Though to be fair, nothing was quite as off the wall as some of the inventive designs from protege Wylie Dufresne at WD-50 in New York (an experience that included a squeeze tube of yogurt that transformed into noodles when squeezed into piping hot chocolate broth, and a vertical medallion of foie gras, that erupted with its sauce, when sliced down the middle, its two circular halfs forming a geometric flower, in the edible pea soil.)
What Chef Homaro Cantu achieves though is that the flavors were on par with the best we have had. (At least until the desserts, which are clearly not Moto's forte, and it certainly wasn't helped that the desserts only came after 14 previous courses.) Twelve glass wine pairing (designed to highlight the range of wine to echo the extremes of the food), with the 20 course Grand Tour of Moto "GTM" were quite overwhelming, starting with the steaming copper kettle filled with boiling liquid nitrogen and sesame oil, and a rabbit course splattered pollack with a thick impasto of brown sauce on a vertical canvas, augmented with metal silverware wrapped around rosemary for its aroma notes.

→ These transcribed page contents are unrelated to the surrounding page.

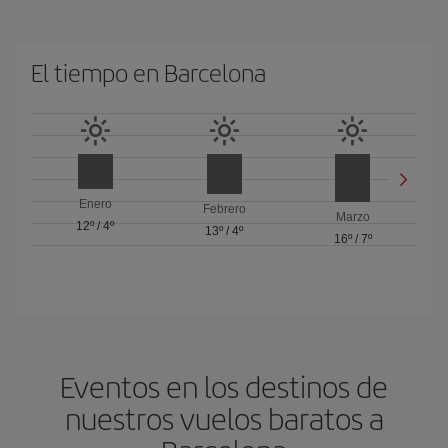
El tiempo en Barcelona
Enero
Febrero
Marzo
12º
/
4º
13º
/
4º
16º
/
7º
Eventos en los destinos de
nuestros vuelos baratos a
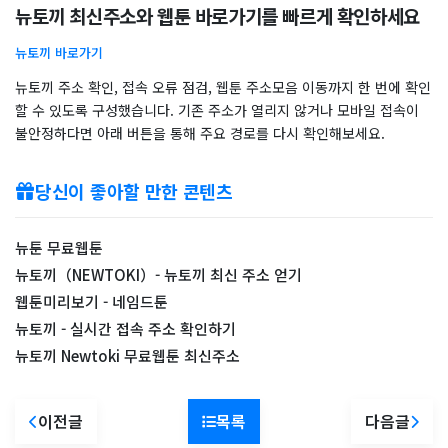
뉴토끼 최신주소와 웹툰 바로가기를 빠르게 확인하세요
뉴토끼 바로가기
뉴토끼 주소 확인, 접속 오류 점검, 웹툰 주소모음 이동까지 한 번에 확인
할 수 있도록 구성했습니다. 기존 주소가 열리지 않거나 모바일 접속이
불안정하다면 아래 버튼을 통해 주요 경로를 다시 확인해보세요.
당신이 좋아할 만한 콘텐츠
뉴툰 무료웹툰
뉴토끼（NEWTOKI）- 뉴토끼 최신 주소 얻기
웹툰미리보기 - 네임드툰
뉴토끼 - 실시간 접속 주소 확인하기
뉴토끼 Newtoki 무료웹툰 최신주소
이전글
목록
다음글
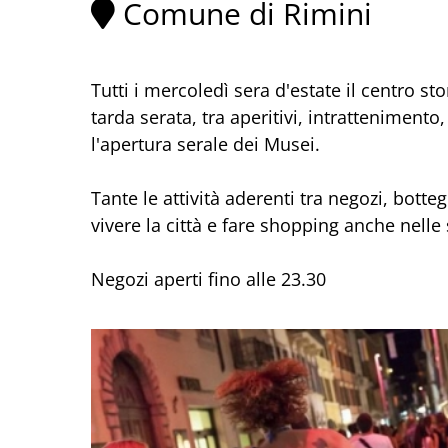
Comune di Rimini
Tutti i mercoledì sera d'estate il centro st
tarda serata, tra aperitivi, intrattenimento
l'apertura serale dei Musei.
Tante le attività aderenti tra negozi, botte
vivere la città e fare shopping anche nelle 
Negozi aperti fino alle 23.30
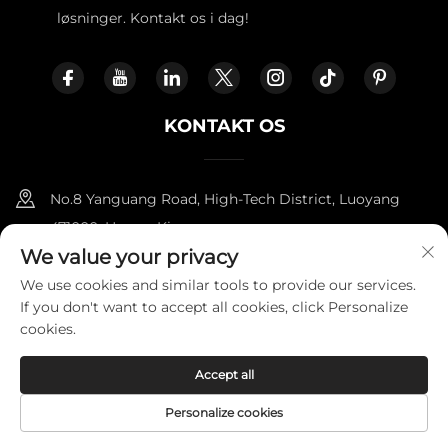
løsninger. Kontakt os i dag!
KONTAKT OS
No.8 Yanguang Road, High-Tech District, Luoyang
471000, Henan, Kina.
We value your privacy
+86-18338800729
We use cookies and similar tools to provide our services.
If you don't want to accept all cookies, click Personalize
[email protected]
cookies.
Accept all
Copyright © 2025 af LUOYANG FURNITOPPER IMPORT AND
EXPORT TRADING CO., LTD.
Privatlivspolitik
Personalize cookies
FORSIDE
PRODUKTER
E-MAIL
TLF.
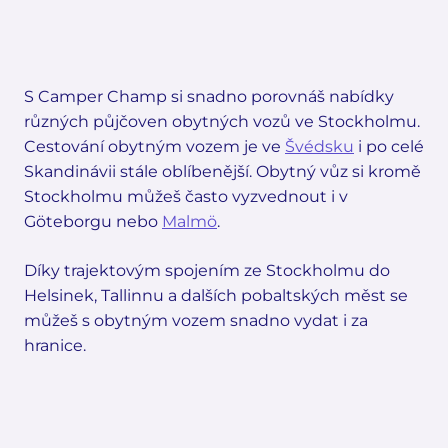
S Camper Champ si snadno porovnáš nabídky
různých půjčoven obytných vozů ve Stockholmu.
Cestování obytným vozem je ve
Švédsku
i po celé
Skandinávii stále oblíbenější. Obytný vůz si kromě
Stockholmu můžeš často vyzvednout i v
Göteborgu nebo
Malmö
.
Díky trajektovým spojením ze Stockholmu do
Helsinek, Tallinnu a dalších pobaltských měst se
můžeš s obytným vozem snadno vydat i za
hranice.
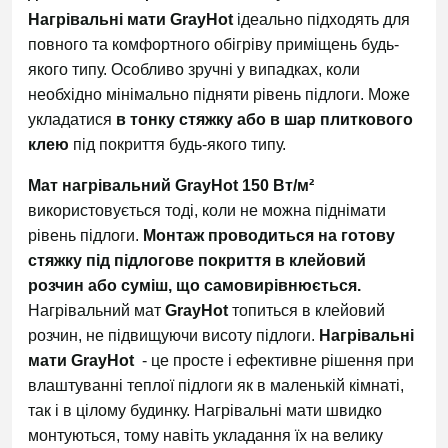
Нагрівальні мати GrayHot
ідеально підходять для
повного та комфортного обігріву приміщень будь-
якого типу. Особливо зручні у випадках, коли
необхідно мінімально підняти рівень підлоги. Може
укладатися
в тонку стяжку або в шар плиткового
клею
під покриття будь-якого типу.
Мат нагрівальний GrayHot 150 Вт/м²
використовується тоді, коли не можна піднімати
рівень підлоги.
Монтаж проводиться на готову
стяжку під підлогове покриття в клейовий
розчин або суміш, що самовирівнюється.
Нагрівальний мат
GrayHot
топиться в клейовий
розчин, не підвищуючи висоту підлоги.
Нагрівальні
мати GrayHot
- це просте і ефективне рішення при
влаштуванні теплої підлоги як в маленькій кімнаті,
так і в цілому будинку. Нагрівальні мати швидко
монтуються, тому навіть укладання їх на велику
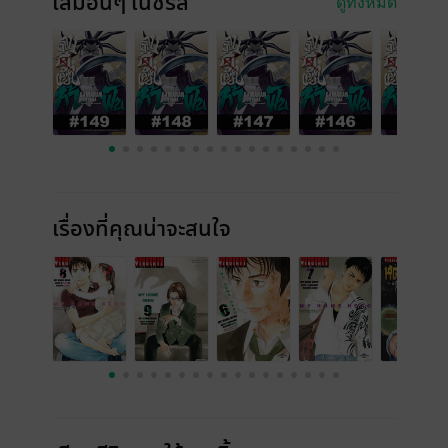
เล่มอื่นๆ ในซีรีส์
ดูทั้งหมด
เรื่องที่คุณน่าจะสนใจ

There was cotton candy 2d and 3d, including cotton candy printout of a cartoon of cotton candy. Grilled fish, grilled by a liquid nitrogen dipped metal grille. Goat cheese snow, mixed with shaved goat cheese. One of the most exciting was the menu, freshly printed on a piece of sesame sun-dried tomato flatbread, personalized so that the menu ended with the line "Moto welcomes Benjamin Ho." The experience of seeing a yummy crunchy printed Ariel printed menu with bite marks set the tone perfectly. One of the desserts that worked with the carrot planet, that they brought out 3 courses before it was due, a perfectly smooth globe of carrot mousse, that slowly melted and mutated before our eyes while our other courses came by. A couple dishes featured carbonated orange (more curious than good) and the chicken-fried truffle mac and cheese was over-salted. But all in all delightful.
They were great about explaining carefully explaining the wines in a way readily accessible. They also cheerfully brought us down to see the magic in the kitchen (a nice complement to the perfectly designed food experience) where we wore laser goggles and watched them laze orange-starch into a gas captured in a wine glass to infuse our wine.
As the nice quote from the nytimes, Apple and Whole Foods have effectively redesigned their shopping experience. Moto is doing the same for haute cuisine.